Duplicate the portion of the wellbore valve patent excerpt between "Zonal isolation methods" and "section of wellbore.", inclusive.

__READING PASSAGE__:
■ ■ ■
C166S320000, C166S323000, C166S327000

Reexamination Certificate

active

06666273

ABSTRACT:

BACKGROUND OF THE INVENTION
1. Field of the Invention
The present invention relates to a valve assembly for use in a wellbore. More particularly, the invention relates to a valve assembly that allows fluid flow to pass through the valve in either direction. More particularly still, the invention relates to a dual purpose valve assembly for controlling the fluid flow during installation of a casing in a wellbore and subsequently for use as float equipment to facilitate the injection of zonal isolation fluids.
2. Description of the Related Art
Hydrocarbon wells are conventionally formed one section at a time. Typically, a first section of wellbore is drilled in the earth to a predetermined depth. Thereafter, that section is lined with a tubular string, or casing, to prevent cave-in. After the first section of the well is completed, another section of well is drilled and subsequently lined with its own string of tubulars, comprised of casing or liner. Each time a section of wellbore is completed and a section of tubulars is installed in the wellbore, the tubular is typically anchored into the wellbore through the use of a wellbore zonal isolation fluid, like cement. Zonal isolation includes the injection of cement into an annular area formed between the exterior of the tubular string and the borehole in the earth therearound. Zonal isolation protects the integrity of the wellbore and is especially useful to prevent migration of hydrocarbons towards the surface of the well via the annulus.
Zonal isolation methods of string are well known in the art. Typically, the cement fluid is pumped down in the tubular and then forced up the annular area toward the surface. By using a different fluid above a column of the cement, the annulus can be completely filed with cement while the wellbore is substantially free of cement. Any cured cement remaining in the wellbore is drillable and is easily destroyed by subsequent drilling to form the next section of wellbore.
Float shoes and float collars facilitate the cementing of tubular strings in a wellbore. In this specification, a float shoe is a valve-containing apparatus disposed at or near the lower end of the tubular string to be cemented into in a wellbore. A float collar is a valve-containing apparatus that is installed at some predetermined location, typically above a shoe within the tubular string. In certain cases, float collars are required rather than float shoes. However, in this specification, the term float shoe and float collar will be used interchangeably.
■ ■ ■
__DATASET EXCERPT__:
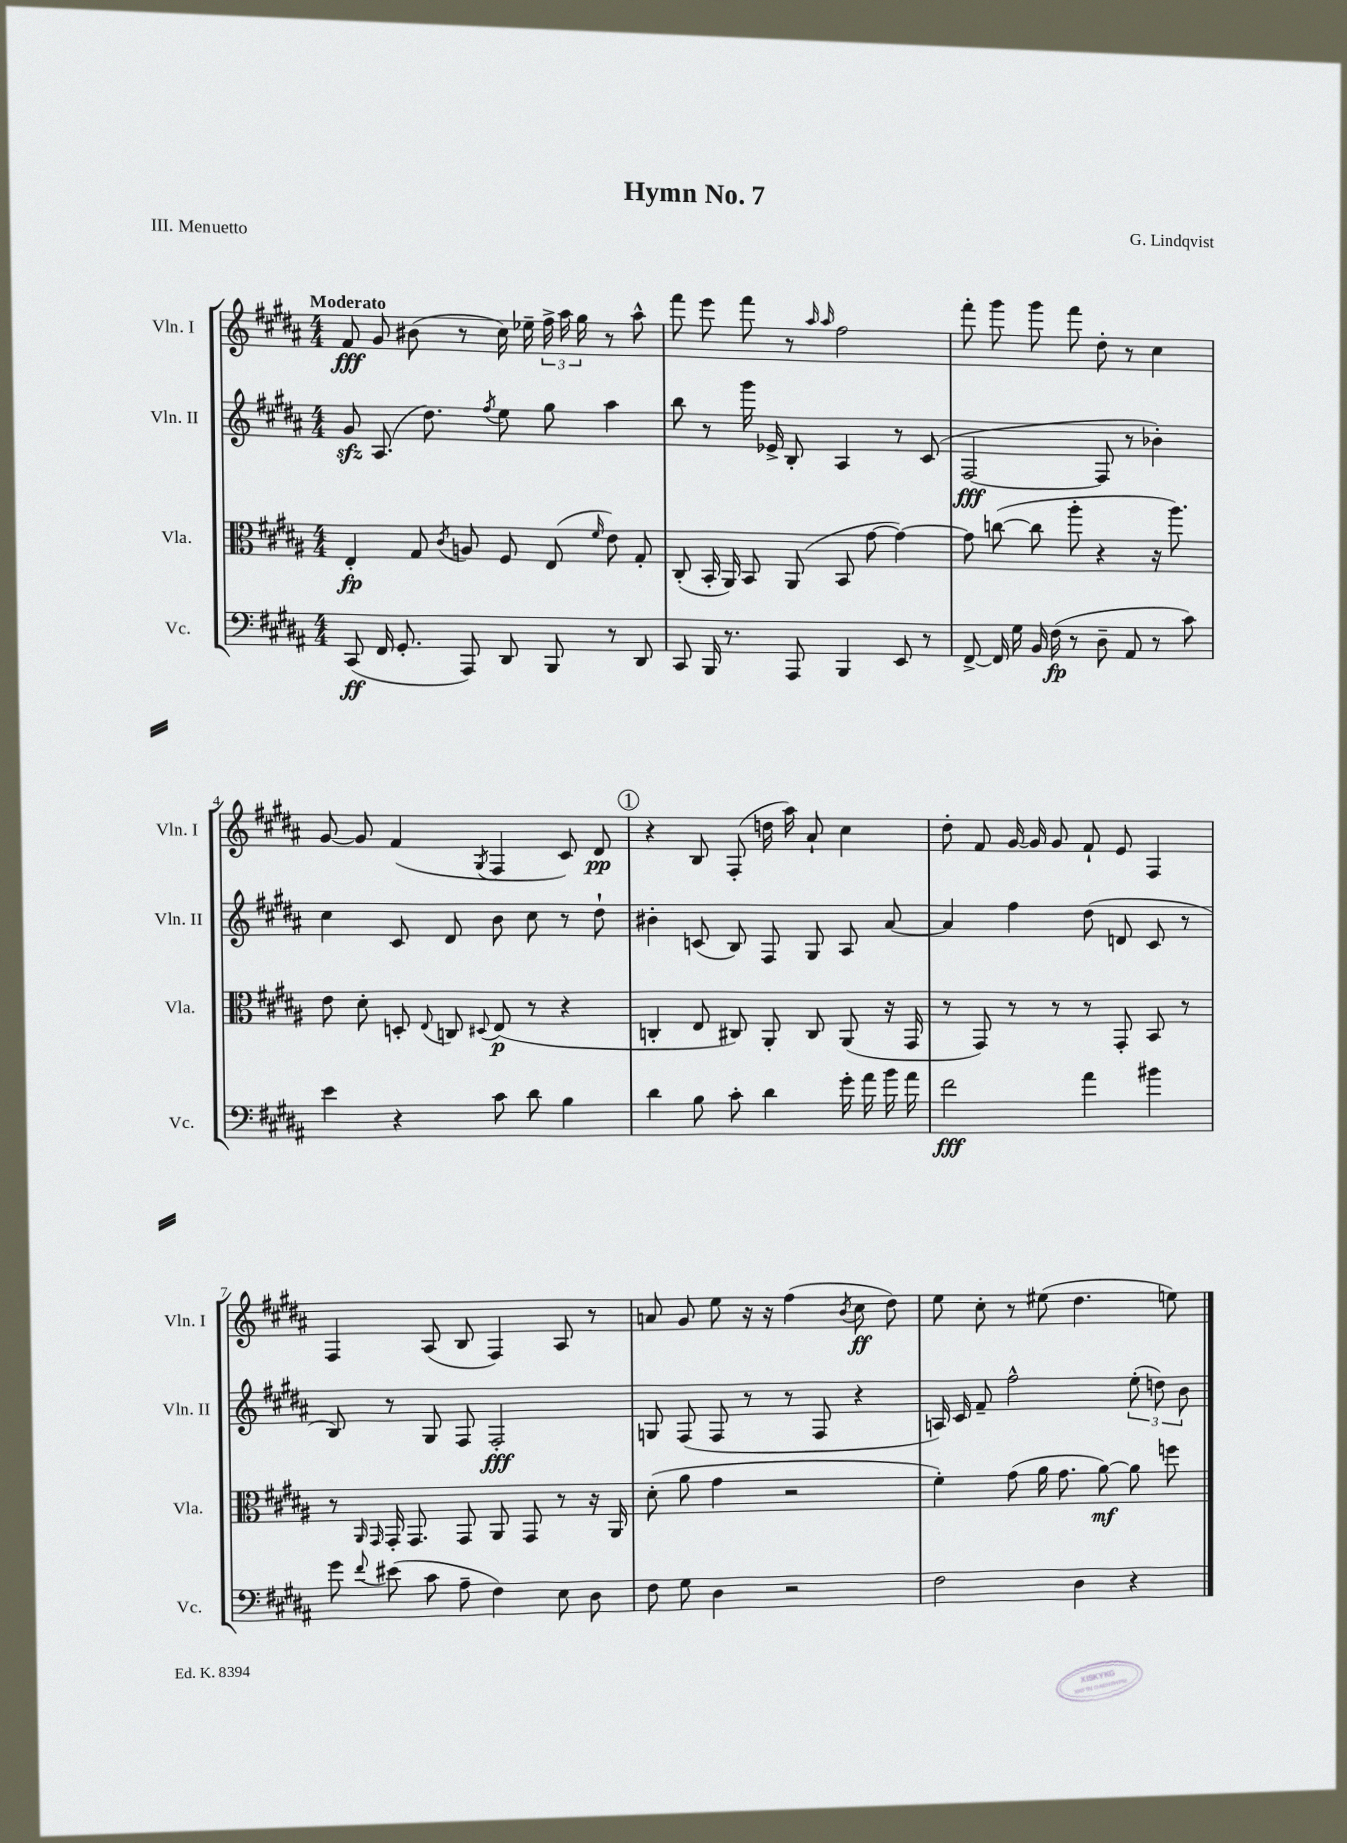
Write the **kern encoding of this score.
■ ■ ■
__WRITTEN RESPONSE__:
Zonal isolation methods of string are well known in the art. Typically, the cement fluid is pumped down in the tubular and then forced up the annular area toward the surface. By using a different fluid above a column of the cement, the annulus can be completely filed with cement while the wellbore is substantially free of cement. Any cured cement remaining in the wellbore is drillable and is easily destroyed by subsequent drilling to form the next section of wellbore.